***** Passage provided *****

Until we allow God to disconnect us from the world’s irrational rationale we will never really find comfort in the beauty of Psalm 23. He knows our needs, and he will supply them. He knows we need rest and nutrition and hydration – He makes us lie down, He leads us to green pastures and to quiet and still waters. This is what the Good Shepherd does. And He reaches beyond the physical needs of our mortal bodies to give us the things our spirits need – safety, deep security… “He restores my soul.” But right up front is the unsaid condition that so many crave: “I shall not want…”

And yet… and yet we insist on choosing our own path. We chase our own desires, and fool ourselves into thinking that satisfaction is just a hill away… the grass is just that bit greener over there… and then we wonder how on Earth we got ourselves into the Valley of the Shadow of Death.

Humans crave satisfaction. We don’t want to be little Mick Jaggers complaining that we can’t get no satisfaction (we can’t get no grammar lessons, either). But we need to be able to be satisfied with HOW God provides for us. That’s so hard when the world has trained us to be unsatisfiable. It will take a transformation to renew our minds like this!

***** Data extract *****

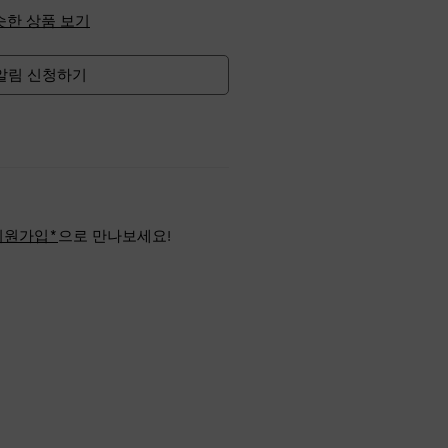
슷한 상품 보기
알림 신청하기
회원가입*
으로 만나보세요!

*****

Apply what you read -
1. In the passage on Psalm 23, what three physical needs does He know we have?
2. Reproduce the passage on Psalm 23 word for word from "Until we allow" up to and including "Shadow of Death.".

Answers to this exercise -
1. Rest, nutrition and hydration.

2.
Until we allow God to disconnect us from the world’s irrational rationale we will never really find comfort in the beauty of Psalm 23. He knows our needs, and he will supply them. He knows we need rest and nutrition and hydration – He makes us lie down, He leads us to green pastures and to quiet and still waters. This is what the Good Shepherd does. And He reaches beyond the physical needs of our mortal bodies to give us the things our spirits need – safety, deep security… “He restores my soul.” But right up front is the unsaid condition that so many crave: “I shall not want…”

And yet… and yet we insist on choosing our own path. We chase our own desires, and fool ourselves into thinking that satisfaction is just a hill away… the grass is just that bit greener over there… and then we wonder how on Earth we got ourselves into the Valley of the Shadow of Death.